Parada's mixture of the personal and public becomes a larger statement about the interconnections between an individual and his or her society, thereby proposing that all attempts at separation are artificial and futile. Her multiple images and the variety of their sources reveals not only how truth is sometimes willfully distorted by our government and the media, or how difficult it is to ascertain the truth, but also how multiple layers of experience create multiple truths which can only be spoken of as an interweaving, a warp, as opposed to a single entity.

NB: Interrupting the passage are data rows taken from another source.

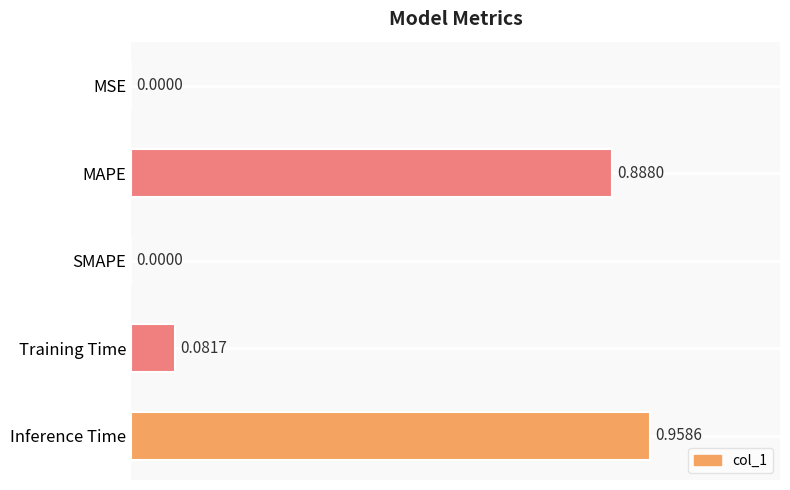

Which label corresponds to the largest value in the chart?

Inference Time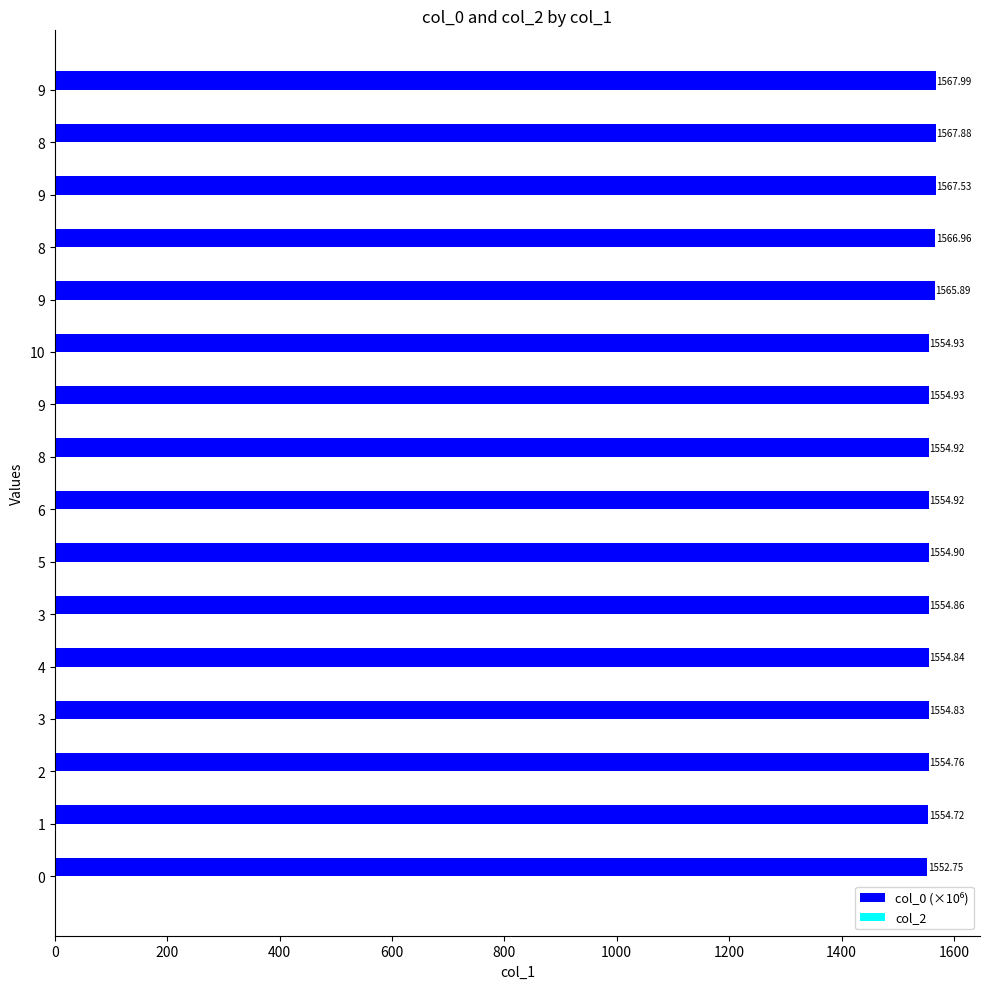

Count the number of categories in the chart.

16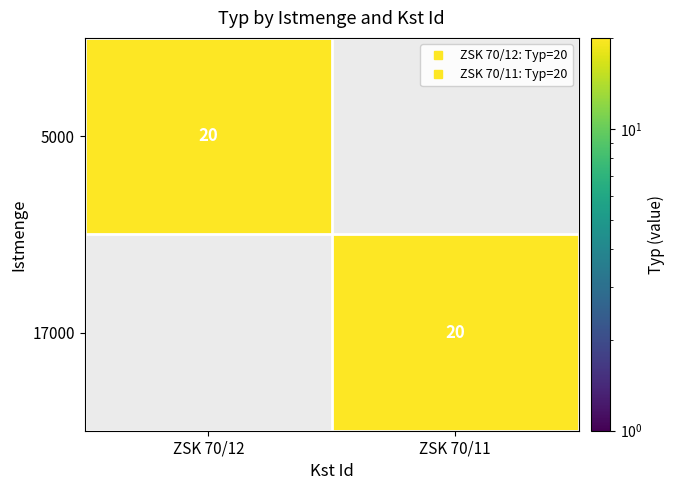

Read the 17000 value at ZSK 70/11, to the nearest 10.

20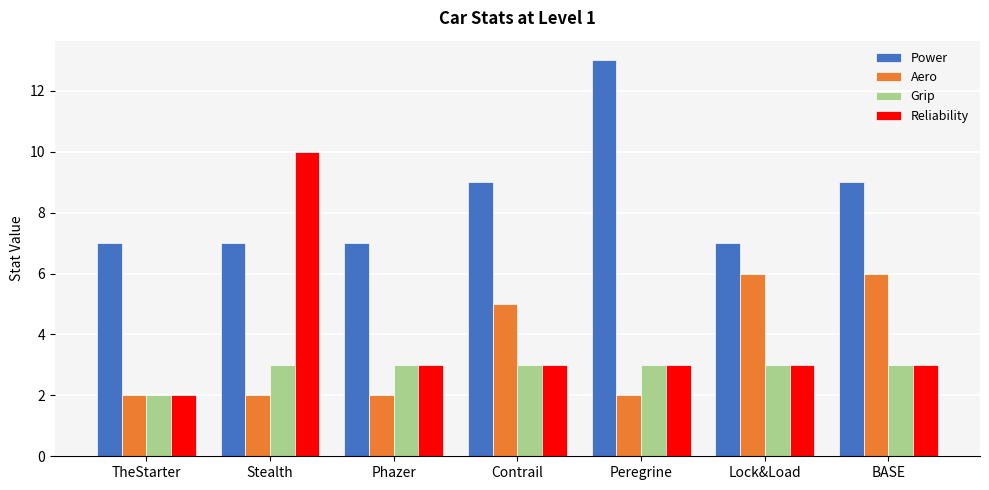

At which category is the sum across all series the highest?

Stealth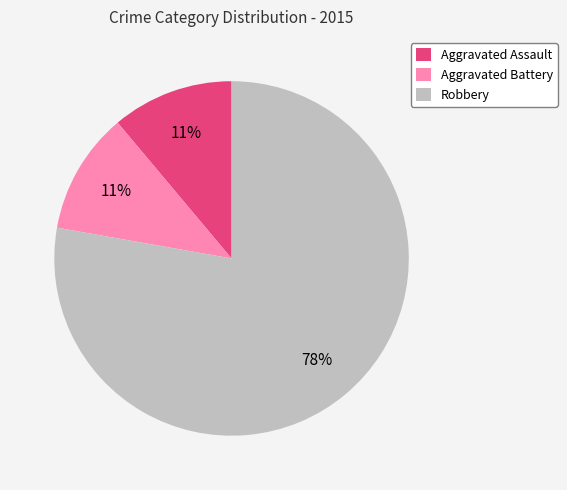

To the nearest percent, what is the difference between the Robbery and Aggravated Battery slice percentages?

67%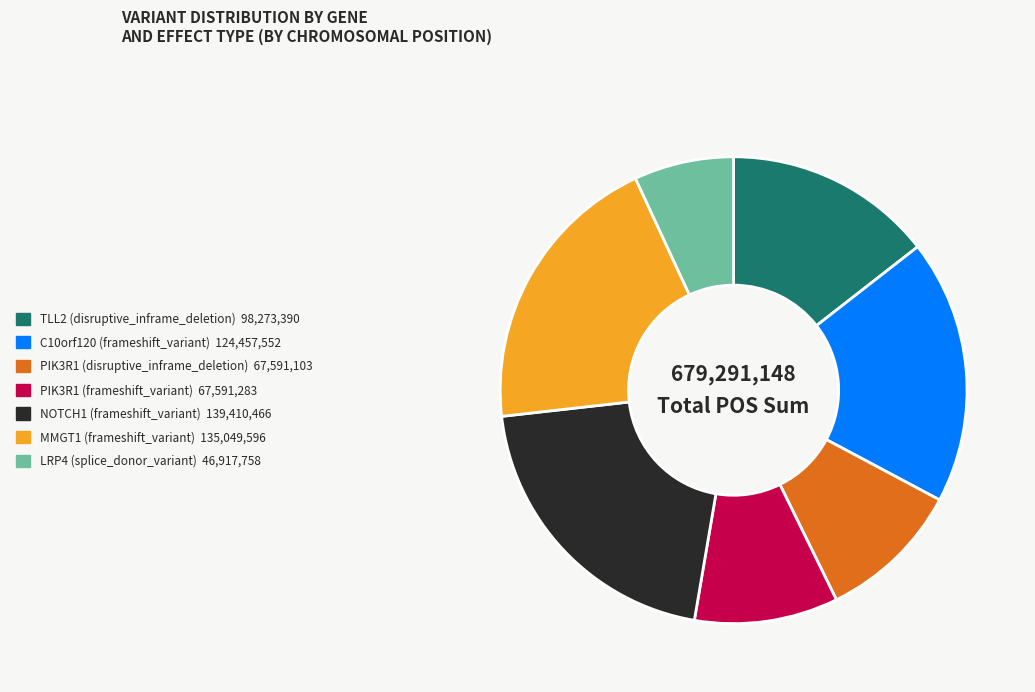

Which has a higher value, MMGT1 (frameshift_variant) or C10orf120 (frameshift_variant)?

MMGT1 (frameshift_variant)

In discussing the above artists' works, my avoidance of pure formalistic analysis in favor of an operational one assumes that all art has function, even when unnoticed. Instead, I focus on how the piece's aesthetic and formal dimensions are used, both internally, to carry out the artist's intention, and externally, to discuss how the artwork actually affects the viewer. This emphasis places less importance on the signature of the artist than on what the artist has to say, and how it is said. Thus, my attention becomes specific to each piece, or group of works, as they interact in a particular context, and avoids the mistaken idea that everything that an artist does, and all of his or her ideas, are equally valuable or valid for all time. It undermines the myth of the artist as isolated, unquestioned genius, playing the equally problematic roles of starving prophet or Hollywood star. It seeks to end artists' marginalization, restoring their rightful place and validity in a living, changing society.

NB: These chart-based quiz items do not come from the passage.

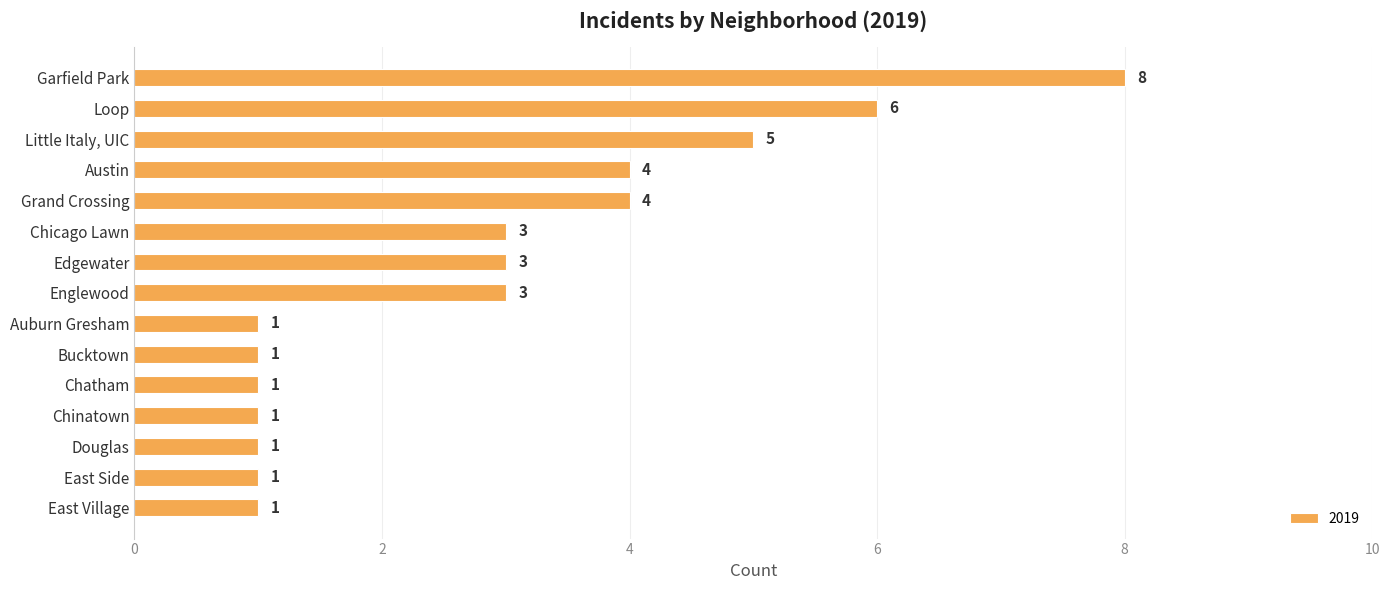

What is the greatest value displayed?

8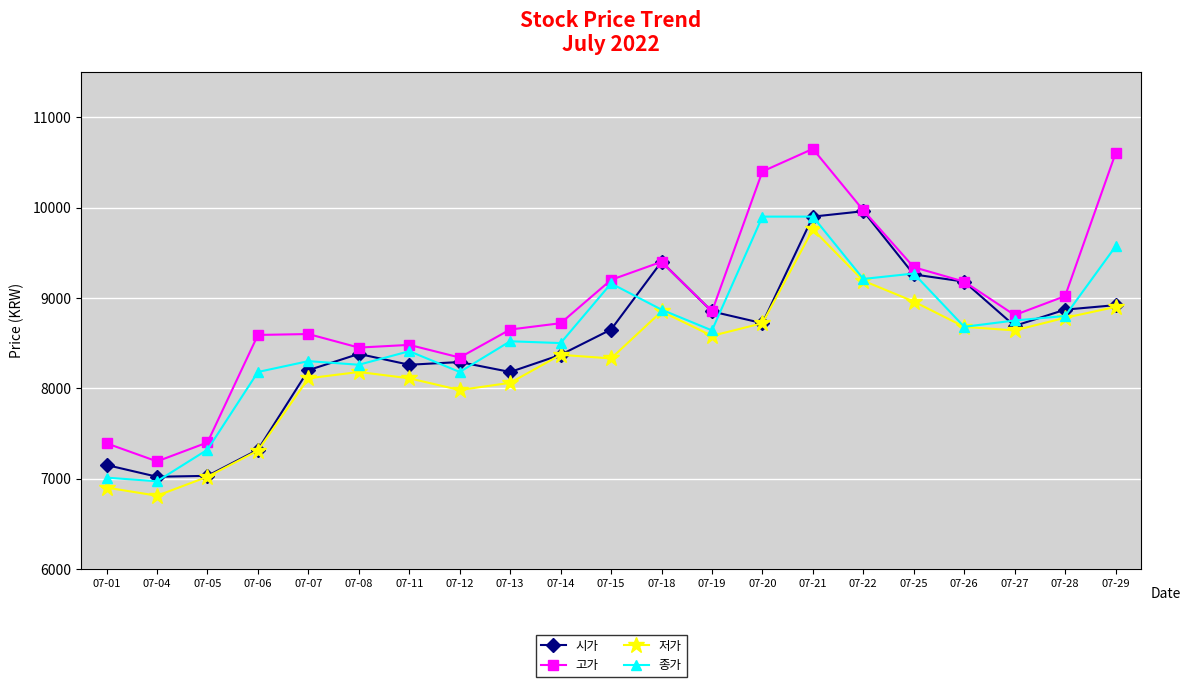

What is the highest value of the 고가 series?

10650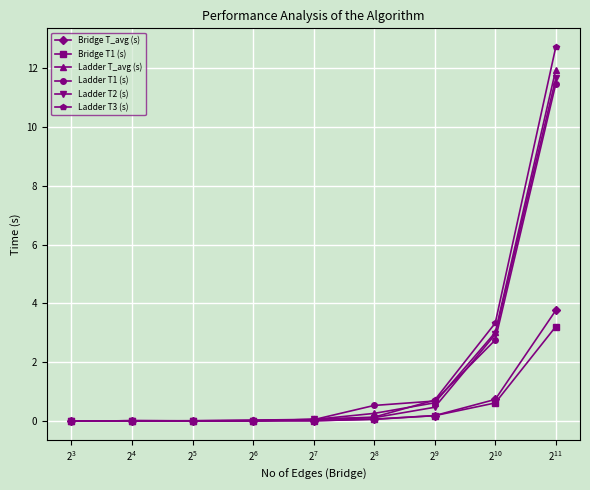

What is the maximum value shown in the chart?

12.7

In this view, the idea of the personal also changes. I replace the stereotype of the artist, whose essential nature is revealed through a kind of alchemy (which combines an active touch and novelty) with the conviction that the personal lies in the artist's choice of subject matter, how that subject matter is handled, and the integration of personal choice and social context. This interactional analysis encourages moving from a passive to an active form of speech that energizes the artwork rather than naming it. Finally, it highlights the individual artist's interactions with ideas, materials, and social contexts, in which his or her personal qualities such as authenticity, conviction, flexibility, and toughness, play different roles in contributing to the work's quality, its effectiveness, and in the final analysis, its art.